Hermes Binner cerró anoche en el Luna Park de Buenos Aires su campaña para las primarias presidenciales pidiendo "nacionalizar el gobierno, respetando a las provincias, que son anteriores a la Nación". El pedido por más federalismo, recurrente en su discurso, volvió ayer al centro de gravedad del planteo binnerista, ya no desde la perspectiva provincial, sino con proyección nacional.
Voz rosarina. La rosarina Patricia Dibert, que condujo el acto con generoso oficio, fue la encargada de abrir el acto y presentar uno a uno a la treintena de dirigentes y candidatos que subieron al enorme escenario que montaron los socialistas y sus aliados. Detrás del atril, una pantalla gigante multiplicaba los gestos de los oradores y la sonrisa de la conductora. Los militantes ya habían llenado el estadio desde temprano, y celebraban todo, y a todos. Pronto llegaría el estallido, con la palabra de Hermes Binner. Que no es justamente un orador de fuste, pero que tiene ganado el corazón de los militantes.
Antes del recuento de los votos del domingo a la noche, el Frente Amplio Progresista (FAP) pareció celebrar su propia existencia. Y prometió dar la batalla a largo plazo.
El candidato habló de salud, educación, juventud, seguridad, inflación y "confianza". Siempre enfocando al gobierno nacional como el adversario a vencer, y nunca disputando ni aludiendo a los candidatos opositores que compiten en un callejón electoral cercano al FAP: Ricardo Alfonsín y Elisa Carrió, entre otros. Binner reiteró su preocupación por la inflación: "No podemos continuar con un 26 por ciento anual", disparó.
Mensaje al campo. Binner dedicó un párrafo especial a los productores del campo.
En este caso, endulzó los oídos de las entidades empresarias agropecuarias —lleva a un candidato de Federación Agraria en su lista de diputados en Santa Fe— al pedir "libertad de exportación", aunque al mismo tiempo se lamentó por lo que denominó: "perdimos la batalla por industrialización del país".
En ese sentido, el socialista sí fue consistente con la plataforma histórica de su corriente política y prometió "la creación de un Banco de Desarrollo para empresas pymes, no para el público".
Contra el autoritarismo. Antes de Binner habló su compañera de fórmula, Norma Morandini, que como en otras oportunidades, planteó su alarmada tesis del "país enfermo de autoritarismo". En ese sentido, anticipó que el FAP "no hace patrullaje ideológico, acepta la diversidad". La cordobesa, de profesión periodista y actual senadora nacional, mostró su natural inclinación para con la problemática de los derechos humanos, y concluyó que "la Justicia ya castigó las violaciones de los derechos humanos", aunque sin referir a los centenares de juicios de lesa humanidad aún pendientes de tramitación.
Para Morandini, el ejemplo de Binner en Santa Fe "rompe el mito de que los únicos que pueden gobernar son los (sic) peronistas".
Como en otras oportunidades, la senadora refirió a su dramática historia familiar (tiene dos hermanos detenidos desaparecidos durante la dictadura militar), y llamó "inmolación" a la conducta de sus hermanos y la de toda la generación del 70, "tal vez para que ahora tengamos democracia", conjeturó.
El acto del Luna Park comenzó con el tradicional y enérgico discurso de Claudio Lozano, primer candidato a diputado del espacio por la Capital Federal.
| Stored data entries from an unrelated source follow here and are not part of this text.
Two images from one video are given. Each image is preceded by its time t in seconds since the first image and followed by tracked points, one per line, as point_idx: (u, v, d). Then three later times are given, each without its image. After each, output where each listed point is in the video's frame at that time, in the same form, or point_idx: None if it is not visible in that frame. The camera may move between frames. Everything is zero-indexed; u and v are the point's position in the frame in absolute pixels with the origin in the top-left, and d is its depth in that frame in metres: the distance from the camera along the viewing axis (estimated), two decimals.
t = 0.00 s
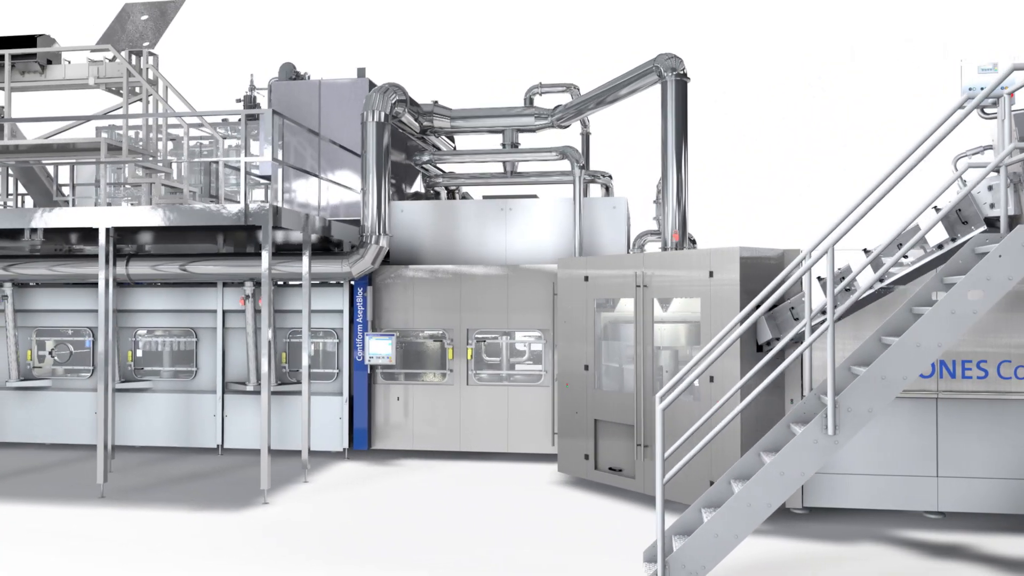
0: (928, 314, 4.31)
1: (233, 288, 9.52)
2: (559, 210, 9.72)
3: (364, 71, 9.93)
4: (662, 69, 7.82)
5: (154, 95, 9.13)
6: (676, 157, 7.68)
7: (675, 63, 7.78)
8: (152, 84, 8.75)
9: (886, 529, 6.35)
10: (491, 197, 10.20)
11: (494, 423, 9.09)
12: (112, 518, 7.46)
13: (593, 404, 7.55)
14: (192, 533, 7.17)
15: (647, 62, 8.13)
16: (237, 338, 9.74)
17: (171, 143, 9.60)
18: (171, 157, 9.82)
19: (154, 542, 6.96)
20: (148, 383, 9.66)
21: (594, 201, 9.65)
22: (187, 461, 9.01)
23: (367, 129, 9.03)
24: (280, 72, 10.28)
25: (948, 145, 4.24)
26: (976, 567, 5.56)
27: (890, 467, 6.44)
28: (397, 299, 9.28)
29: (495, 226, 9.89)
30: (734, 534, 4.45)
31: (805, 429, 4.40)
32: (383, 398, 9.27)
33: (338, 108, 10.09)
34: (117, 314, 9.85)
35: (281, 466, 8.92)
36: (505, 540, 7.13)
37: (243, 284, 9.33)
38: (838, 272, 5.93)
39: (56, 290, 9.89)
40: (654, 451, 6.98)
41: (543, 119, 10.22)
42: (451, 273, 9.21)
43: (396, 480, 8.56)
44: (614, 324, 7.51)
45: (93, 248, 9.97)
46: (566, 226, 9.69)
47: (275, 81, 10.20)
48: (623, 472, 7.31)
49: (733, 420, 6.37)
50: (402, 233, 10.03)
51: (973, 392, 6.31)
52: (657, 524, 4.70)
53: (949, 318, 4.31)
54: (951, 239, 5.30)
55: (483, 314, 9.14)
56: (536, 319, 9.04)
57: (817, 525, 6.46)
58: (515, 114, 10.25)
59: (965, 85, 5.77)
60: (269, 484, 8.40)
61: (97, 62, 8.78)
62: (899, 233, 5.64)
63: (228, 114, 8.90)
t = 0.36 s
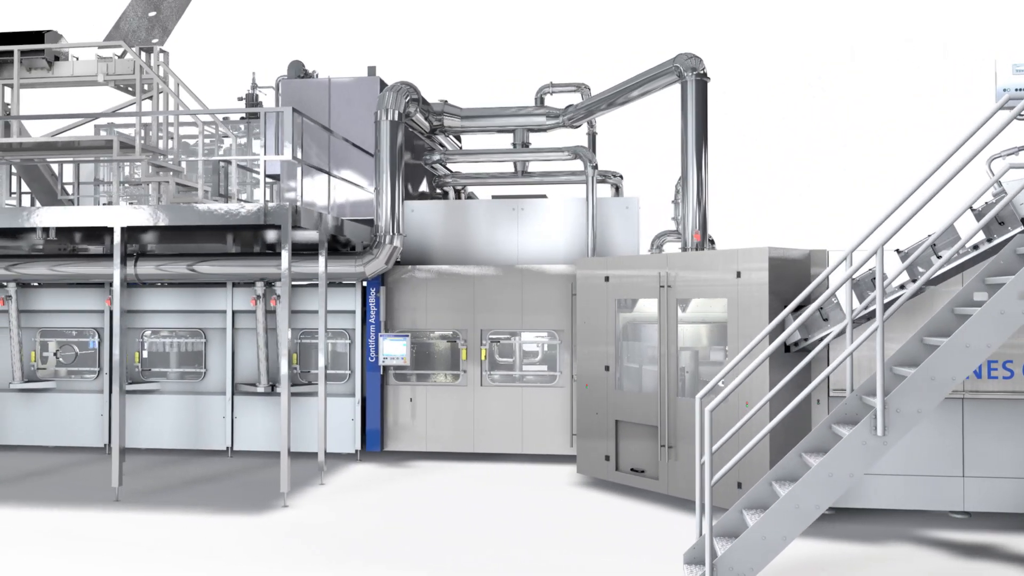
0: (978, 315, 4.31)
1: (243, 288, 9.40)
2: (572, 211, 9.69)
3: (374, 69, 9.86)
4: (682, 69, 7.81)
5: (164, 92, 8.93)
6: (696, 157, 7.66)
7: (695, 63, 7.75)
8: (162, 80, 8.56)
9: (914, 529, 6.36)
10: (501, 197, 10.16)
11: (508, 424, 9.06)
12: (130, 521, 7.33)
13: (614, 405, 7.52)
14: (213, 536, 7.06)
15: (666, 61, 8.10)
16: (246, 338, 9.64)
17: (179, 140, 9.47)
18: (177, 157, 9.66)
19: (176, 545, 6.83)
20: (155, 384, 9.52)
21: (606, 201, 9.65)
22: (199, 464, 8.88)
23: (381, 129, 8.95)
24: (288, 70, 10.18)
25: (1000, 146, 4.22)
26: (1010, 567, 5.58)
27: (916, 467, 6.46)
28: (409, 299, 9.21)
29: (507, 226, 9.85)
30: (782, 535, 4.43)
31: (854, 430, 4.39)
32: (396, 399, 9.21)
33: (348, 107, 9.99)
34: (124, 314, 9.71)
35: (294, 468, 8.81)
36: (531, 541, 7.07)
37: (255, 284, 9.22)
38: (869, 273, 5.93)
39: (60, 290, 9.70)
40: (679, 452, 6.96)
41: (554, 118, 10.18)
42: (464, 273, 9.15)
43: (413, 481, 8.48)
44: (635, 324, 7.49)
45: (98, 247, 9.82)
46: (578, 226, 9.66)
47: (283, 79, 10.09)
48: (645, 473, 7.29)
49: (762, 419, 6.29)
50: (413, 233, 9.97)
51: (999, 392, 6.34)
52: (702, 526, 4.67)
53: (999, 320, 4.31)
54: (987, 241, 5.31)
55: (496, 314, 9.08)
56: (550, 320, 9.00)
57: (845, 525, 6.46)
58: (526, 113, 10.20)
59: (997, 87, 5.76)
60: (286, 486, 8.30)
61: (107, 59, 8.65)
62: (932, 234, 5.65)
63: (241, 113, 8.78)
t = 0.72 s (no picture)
0: None
1: (254, 288, 9.26)
2: (585, 211, 9.64)
3: (385, 67, 9.78)
4: (703, 69, 7.78)
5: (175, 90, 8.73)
6: (717, 156, 7.64)
7: (716, 63, 7.73)
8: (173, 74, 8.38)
9: (941, 529, 6.37)
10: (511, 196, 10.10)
11: (523, 425, 8.99)
12: (148, 526, 7.18)
13: (636, 406, 7.48)
14: (234, 539, 6.93)
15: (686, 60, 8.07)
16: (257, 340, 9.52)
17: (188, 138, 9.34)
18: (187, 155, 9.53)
19: (198, 548, 6.70)
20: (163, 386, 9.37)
21: (619, 202, 9.63)
22: (210, 467, 8.74)
23: (394, 128, 8.86)
24: (297, 68, 10.07)
25: None
26: None
27: (943, 467, 6.46)
28: (422, 299, 9.13)
29: (519, 226, 9.78)
30: (833, 538, 4.40)
31: (905, 431, 4.37)
32: (409, 401, 9.12)
33: (358, 106, 9.89)
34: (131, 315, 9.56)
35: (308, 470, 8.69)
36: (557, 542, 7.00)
37: (266, 285, 9.11)
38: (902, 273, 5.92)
39: (64, 291, 9.51)
40: (704, 453, 6.94)
41: (565, 118, 10.13)
42: (478, 274, 9.07)
43: (429, 484, 8.40)
44: (657, 325, 7.45)
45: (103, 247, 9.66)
46: (591, 226, 9.61)
47: (293, 77, 9.97)
48: (670, 475, 7.26)
49: (793, 419, 6.26)
50: (424, 233, 9.88)
51: None
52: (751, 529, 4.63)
53: None
54: None
55: (511, 314, 9.02)
56: (566, 320, 8.94)
57: (873, 526, 6.45)
58: (537, 113, 10.15)
59: None
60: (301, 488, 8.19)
61: (117, 55, 8.53)
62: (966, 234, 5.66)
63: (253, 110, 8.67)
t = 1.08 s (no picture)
0: None
1: (265, 288, 9.13)
2: (598, 211, 9.60)
3: (397, 65, 9.67)
4: (724, 69, 7.76)
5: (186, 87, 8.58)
6: (739, 157, 7.63)
7: (738, 63, 7.71)
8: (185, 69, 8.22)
9: (971, 529, 6.39)
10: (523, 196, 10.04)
11: (539, 426, 8.94)
12: (168, 530, 7.03)
13: (660, 407, 7.44)
14: (257, 543, 6.81)
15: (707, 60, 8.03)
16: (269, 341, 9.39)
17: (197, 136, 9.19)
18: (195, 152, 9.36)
19: (222, 552, 6.57)
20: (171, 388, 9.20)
21: (633, 202, 9.60)
22: (224, 470, 8.60)
23: (410, 126, 8.77)
24: (306, 66, 9.95)
25: None
26: None
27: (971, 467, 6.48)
28: (437, 300, 9.05)
29: (532, 226, 9.72)
30: (886, 540, 4.38)
31: (958, 431, 4.36)
32: (424, 402, 9.04)
33: (369, 105, 9.76)
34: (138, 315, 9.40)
35: (324, 471, 8.58)
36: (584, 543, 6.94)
37: (279, 285, 8.98)
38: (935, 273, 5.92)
39: (70, 291, 9.34)
40: (730, 454, 6.93)
41: (577, 118, 10.08)
42: (493, 274, 9.01)
43: (447, 485, 8.32)
44: (680, 325, 7.43)
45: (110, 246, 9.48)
46: (604, 226, 9.58)
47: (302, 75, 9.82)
48: (694, 476, 7.24)
49: (824, 420, 6.22)
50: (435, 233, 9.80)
51: None
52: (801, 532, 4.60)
53: None
54: None
55: (526, 315, 8.97)
56: (582, 320, 8.90)
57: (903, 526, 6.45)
58: (549, 112, 10.09)
59: None
60: (319, 491, 8.07)
61: (128, 51, 8.40)
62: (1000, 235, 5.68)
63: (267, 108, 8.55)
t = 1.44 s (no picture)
0: None
1: (277, 288, 9.00)
2: (612, 211, 9.58)
3: (410, 64, 9.57)
4: (747, 69, 7.75)
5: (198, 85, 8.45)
6: (762, 157, 7.62)
7: (760, 63, 7.71)
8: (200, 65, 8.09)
9: (1000, 529, 6.40)
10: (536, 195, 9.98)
11: (555, 428, 8.90)
12: (189, 534, 6.88)
13: (684, 407, 7.42)
14: (281, 546, 6.68)
15: (728, 60, 8.02)
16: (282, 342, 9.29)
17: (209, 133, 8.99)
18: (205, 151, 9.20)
19: (248, 553, 6.45)
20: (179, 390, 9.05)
21: (647, 202, 9.59)
22: (237, 473, 8.46)
23: (427, 124, 8.68)
24: (317, 64, 9.83)
25: None
26: None
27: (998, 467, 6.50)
28: (451, 300, 8.98)
29: (546, 226, 9.67)
30: (941, 541, 4.37)
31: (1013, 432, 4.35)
32: (439, 404, 8.96)
33: (383, 103, 9.59)
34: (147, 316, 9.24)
35: (340, 474, 8.47)
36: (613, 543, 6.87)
37: (292, 286, 8.86)
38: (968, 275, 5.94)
39: (76, 291, 9.15)
40: (757, 455, 6.91)
41: (590, 118, 10.04)
42: (509, 273, 8.95)
43: (465, 486, 8.23)
44: (703, 326, 7.40)
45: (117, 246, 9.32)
46: (618, 227, 9.55)
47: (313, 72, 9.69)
48: (719, 477, 7.22)
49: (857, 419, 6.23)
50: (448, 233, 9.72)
51: None
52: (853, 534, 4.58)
53: None
54: None
55: (542, 315, 8.92)
56: (599, 321, 8.86)
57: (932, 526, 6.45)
58: (561, 112, 10.05)
59: None
60: (336, 493, 7.95)
61: (140, 47, 8.26)
62: None
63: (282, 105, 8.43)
Luego continuó con la joven Victoria Donda, tercera candidata por la provincia de Buenos Aires y autora de una simpática campaña política que orienta de manera personal con la consigna "portémonos mal" y por la despenalización del consumo de drogas.
También hubo lugar entre los discursos que antecedieron al orador de fondo para Luis Juez, reciente derrotado en la provincia de Córdoba. Como no podía ser de otro modo, Juez contó una anécdota, en este caso muy cálida y llena de elogios para con el gobernador santafesino, a quien le agradeció la presencia en la noche que no pudo acceder a un triunfo. "Los amigos están en las buenos y en las malas", sintetizó.
Por su parte, Margarita Stolbizer, candidata a gobernadora por Buenos Aires y que de su suerte dependerá en gran medida la suerte de todo el FAP, tuvo el discurso más conceptual de la noche: "reivindicamos a la política", explicó. Y buscando los votos radicales, le dedicó a Ricardo Alfonsín: "Su padre, Raúl, nunca hubiera permitido esa alianza que hicieron con la derecha", disparó, aludiendo a Francisco De Narváez.